Comme chaque année, les provinces et territoires canadiens réexaminent le taux en vigueur du salaire minimum. Il s’agit du montant le moins élevé par heure que les employeurs payent aux employés couverts par la loi.

En fin 2017, le salaire minimum moyen au Canada était de 11,43$ de l’heure. Cette année, deux provinces ont décidé d’accorder une plus-value significative au salaire minimum. Dès octobre 2018, le salaire minimum atteindra 15 $ en Alberta où il est actuellement à 13,60 $ de l’heure. En Ontario, le salaire minimum est passé à 14 $ en janvier 2018 avant d’atteindre 15 $ de l’heure dès janvier 2019. Au Québec, et ce depuis 2004, le salaire minimum est rajusté tous les 1er mai.
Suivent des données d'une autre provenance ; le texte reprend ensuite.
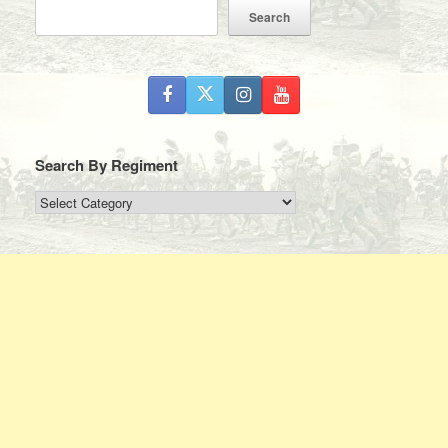
Search
Search By Regiment
Search
By
Regiment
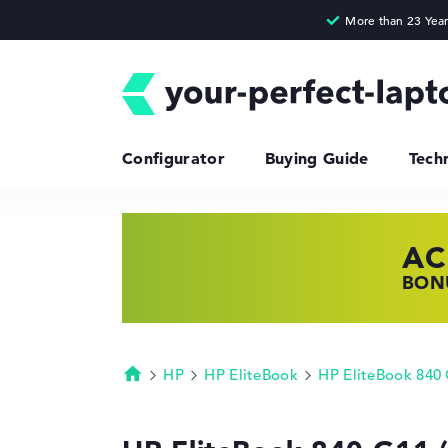
Configurator
Buying Guide
Tech
AC
HP
LE
BONU
SHOP
FIND
HP
HP EliteBook
HP EliteBook 840
Homepage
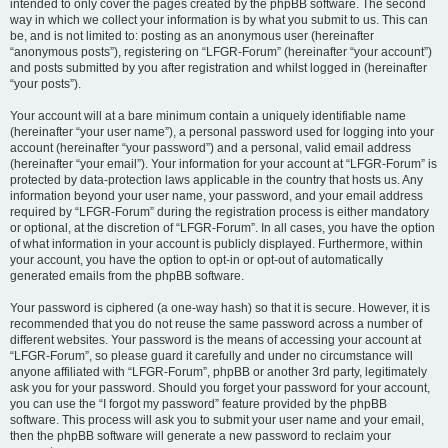
intended to only cover the pages created by the phpBB software. The second
way in which we collect your information is by what you submit to us. This can
be, and is not limited to: posting as an anonymous user (hereinafter
“anonymous posts”), registering on “LFGR-Forum” (hereinafter “your account”)
and posts submitted by you after registration and whilst logged in (hereinafter
“your posts”).
Your account will at a bare minimum contain a uniquely identifiable name
(hereinafter “your user name”), a personal password used for logging into your
account (hereinafter “your password”) and a personal, valid email address
(hereinafter “your email”). Your information for your account at “LFGR-Forum” is
protected by data-protection laws applicable in the country that hosts us. Any
information beyond your user name, your password, and your email address
required by “LFGR-Forum” during the registration process is either mandatory
or optional, at the discretion of “LFGR-Forum”. In all cases, you have the option
of what information in your account is publicly displayed. Furthermore, within
your account, you have the option to opt-in or opt-out of automatically
generated emails from the phpBB software.
Your password is ciphered (a one-way hash) so that it is secure. However, it is
recommended that you do not reuse the same password across a number of
different websites. Your password is the means of accessing your account at
“LFGR-Forum”, so please guard it carefully and under no circumstance will
anyone affiliated with “LFGR-Forum”, phpBB or another 3rd party, legitimately
ask you for your password. Should you forget your password for your account,
you can use the “I forgot my password” feature provided by the phpBB
software. This process will ask you to submit your user name and your email,
then the phpBB software will generate a new password to reclaim your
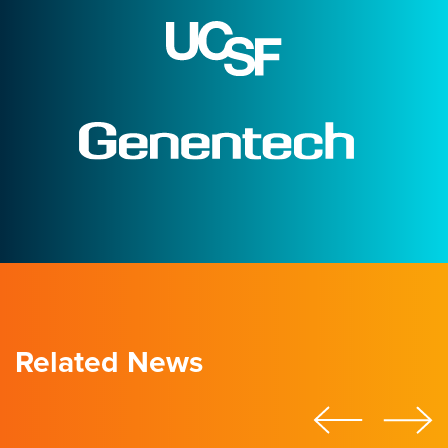
Related News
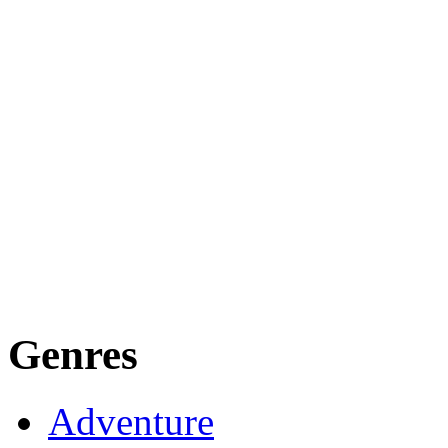
Genres
Adventure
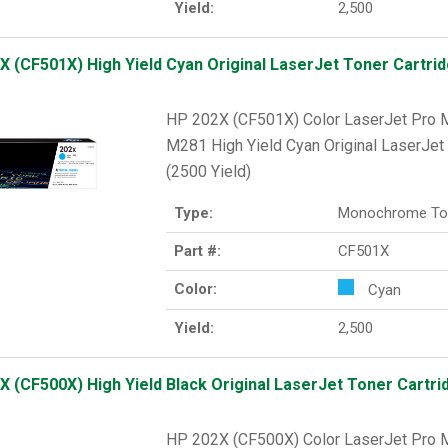
Yield:
2,500
X (CF501X) High Yield Cyan Original LaserJet Toner Cartrid
HP 202X (CF501X) Color LaserJet Pr
M281 High Yield Cyan Original LaserJet 
(2500 Yield)
Type:
Monochrome To
Part #:
CF501X
Color:
Cyan
Yield:
2,500
X (CF500X) High Yield Black Original LaserJet Toner Cartrid
HP 202X (CF500X) Color LaserJet Pr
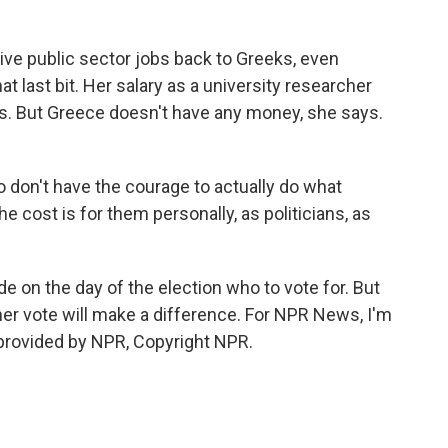
ive public sector jobs back to Greeks, even
t last bit. Her salary as a university researcher
sis. But Greece doesn't have any money, she says.
don't have the courage to actually do what
e cost is for them personally, as politicians, as
de on the day of the election who to vote for. But
her vote will make a difference. For NPR News, I'm
 provided by NPR, Copyright NPR.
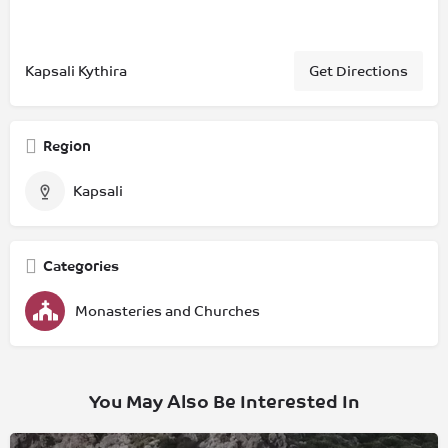
Kapsali Kythira
Get Directions
Region
Kapsali
Categories
Monasteries and Churches
You May Also Be Interested In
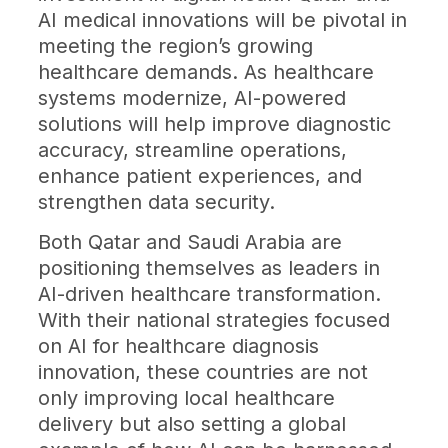
AI medical innovations will be pivotal in
meeting the region’s growing
healthcare demands. As healthcare
systems modernize, AI-powered
solutions will help improve diagnostic
accuracy, streamline operations,
enhance patient experiences, and
strengthen data security.
Both Qatar and Saudi Arabia are
positioning themselves as leaders in
AI-driven healthcare transformation.
With their national strategies focused
on AI for healthcare diagnosis
innovation, these countries are not
only improving local healthcare
delivery but also setting a global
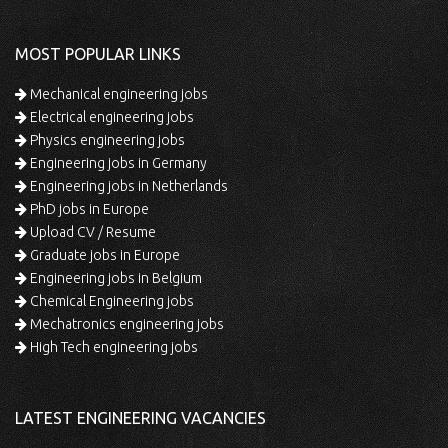
MOST POPULAR LINKS
Mechanical engineering jobs
Electrical engineering jobs
Physics engineering jobs
Engineering jobs in Germany
Engineering jobs in Netherlands
PhD jobs in Europe
Upload CV / Resume
Graduate jobs in Europe
Engineering jobs in Belgium
Chemical Engineering jobs
Mechatronics engineering jobs
High Tech engineering jobs
LATEST ENGINEERING VACANCIES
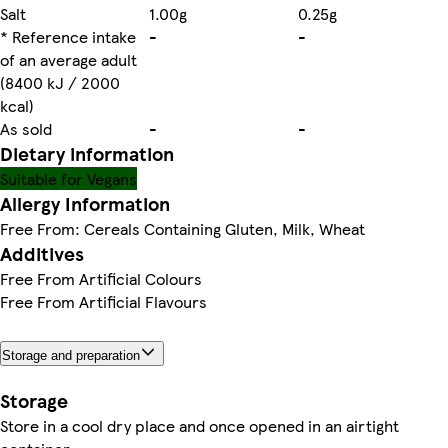
Salt
1.00g
0.25g
* Reference intake
-
-
of an average adult
(8400 kJ / 2000
kcal)
As sold
-
-
Dietary information
Suitable for Vegans
Allergy Information
Free From: Cereals Containing Gluten, Milk, Wheat
Additives
Free From Artificial Colours
Free From Artificial Flavours
Storage and preparation
Storage
Store in a cool dry place and once opened in an airtight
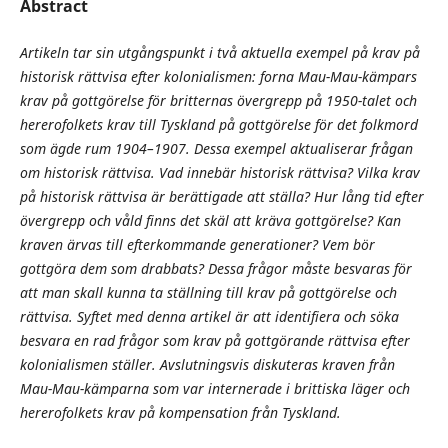
Abstract
Artikeln tar sin utgångspunkt i två aktuella exempel på krav på
historisk rättvisa efter kolonialismen: forna Mau-Mau-kämpars
krav på gottgörelse för britternas övergrepp på 1950-talet och
hererofolkets krav till Tyskland på gottgörelse för det folkmord
som ägde rum 1904–1907. Dessa exempel aktualiserar frågan
om historisk rättvisa. Vad innebär historisk rättvisa? Vilka krav
på historisk rättvisa är berättigade att ställa? Hur lång tid efter
övergrepp och våld finns det skäl att kräva gottgörelse? Kan
kraven ärvas till efterkommande generationer? Vem bör
gottgöra dem som drabbats? Dessa frågor måste besvaras för
att man skall kunna ta ställning till krav på gottgörelse och
rättvisa. Syftet med denna artikel är att identifiera och söka
besvara en rad frågor som krav på gottgörande rättvisa efter
kolonialismen ställer. Avslutningsvis diskuteras kraven från
Mau-Mau-kämparna som var internerade i brittiska läger och
hererofolkets krav på kompensation från Tyskland.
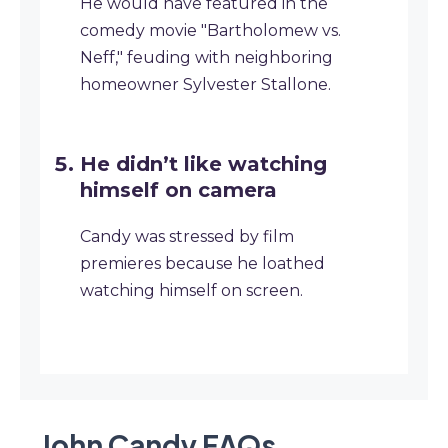
He would have featured in the
comedy movie "Bartholomew vs.
Neff," feuding with neighboring
homeowner Sylvester Stallone.
He didn’t like watching
himself on camera
Candy was stressed by film
premieres because he loathed
watching himself on screen.
John Candy
FAQ
s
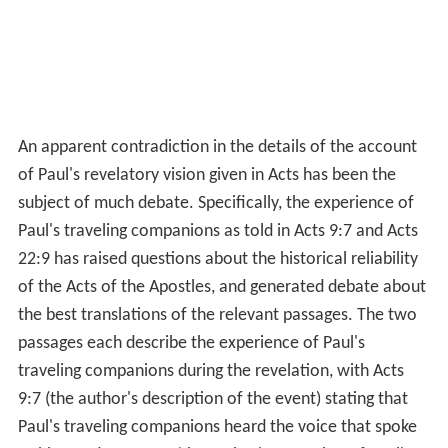
An apparent contradiction in the details of the account
of Paul's revelatory vision given in Acts has been the
subject of much debate. Specifically, the experience of
Paul's traveling companions as told in Acts 9:7 and Acts
22:9 has raised questions about the historical reliability
of the Acts of the Apostles, and generated debate about
the best translations of the relevant passages. The two
passages each describe the experience of Paul's
traveling companions during the revelation, with Acts
9:7 (the author's description of the event) stating that
Paul's traveling companions heard the voice that spoke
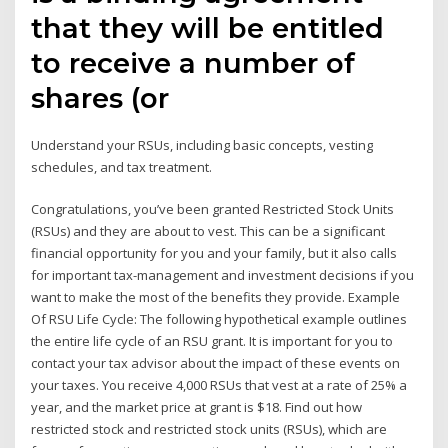
that they will be entitled
to receive a number of
shares (or
Understand your RSUs, including basic concepts, vesting
schedules, and tax treatment.
Congratulations, you’ve been granted Restricted Stock Units
(RSUs) and they are about to vest. This can be a significant
financial opportunity for you and your family, but it also calls
for important tax-management and investment decisions if you
want to make the most of the benefits they provide. Example
Of RSU Life Cycle: The following hypothetical example outlines
the entire life cycle of an RSU grant. It is important for you to
contact your tax advisor about the impact of these events on
your taxes. You receive 4,000 RSUs that vest at a rate of 25% a
year, and the market price at grant is $18. Find out how
restricted stock and restricted stock units (RSUs), which are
Les trois prochaines augmentations du salaire minimum au Québec ont été annoncées par la ministre du Travail Dominique Vien en janvier 2017 et sont respectivement 0,5 $, 0,35 $ et 0,35 $. Ainsi, le salaire minimum passera à 11,75 $ en mois de mai prochain avant d’atteindre 12,45 $ en 2020 pour ramener le salaire minimum à 50 % du salaire moyen au Québec.

Un salaire minimum à 15 $ : quels impacts sur l’économie et la société québécoise ?

Avec le mouvement du salaire minimum à 15 % qui a pris naissance aux États-Unis, la question de la viabilité d’une telle mesure au Québec suscite beaucoup de débats. Beaucoup d’études (Banque du Canada, IRIS, Institut Fraser, étude de Pierre Fortin…) ont été menées pour évaluer l’impact d’un tel scénario sur l’économie et la société au Canada et au Québec. Les résultats de ces études divergent et loin d’être unanimes sur la validité d’un salaire minimum à 15 $ au Québec.

L’étude de l’institut de recherche et d’informations socioéconomiques (IRIS) a démontré, rigoureusement, que l’augmentation du salaire minimum au Québec représente l’intervention la plus efficace et la mieux ciblée pour augmenter les revenus des travailleurs et leur permettre de sortir de la pauvreté. Selon l’indice d’IRIS (le salaire viable, données 2017), une personne vivant seule à Montréal doit avoir un salaire minimum de 15, 44 $ /h pour subvenir à ses besoins de base et se doter d’une marge de manœuvre pour sortir de la pauvreté.

Selon un rapport publié par la Banque du Canada (janvier 2018), la hausse du salaire minimum dans les différentes provinces du pays entrainerait une perte d’environ 60 000 emplois d’ici 2019. Ces hausses s’accompagneraient aussi d’une augmentation moyenne de l’inflation de 0,1% tout au long de l’année et d’une diminution d’environ 0,1% du PIB d’ici le début 2019. Pour obtenir ses prédictions, les experts de la Banque du Canada s’appuient sur des modèles mathématiques donnant des résultats qui varient selon la méthode de calcul utilisée, donc très critiqués par certains.

Selon l’étude de l’économiste Pierre Fortin (2016), l’augmentation du salaire minimum, sans aucun contrôle (il faut considérer le rapport entre le salaire minimum et le salaire moyen dans une économie donnée) pourrait avoir un impact négatif sur l’emploi et le décrochage scolaire. L’étude en question prédit une perte de 100 000 emplois au Québec si le salaire minimum est augmenté à 15$/h. Une prédiction alarmante et peu réaliste! Pour soutenir les travailleurs à bas salaire, Pierre Fortin propose la solution des économistes néoclassiques qui voient dans l’augmentation des transferts gouvernementaux la meilleure stratégie de lutte contre la pauvreté.

En somme, dans un système économique salarial, toute personne travaillant à temps plein devrait s’affranchir de la pauvreté. Ne pas atteindre un tel objectif est une défaillance du marché. Les experts sont partagés sur les mesures palliatives à mettre en œuvre pour corriger une telle défaillance. Entre l’augmentation significative du salaire minimum et les mesures fiscales et sociales aidant les travailleurs à faible revenu (réduction des impôts, augmentation des transferts…), les avis divergent.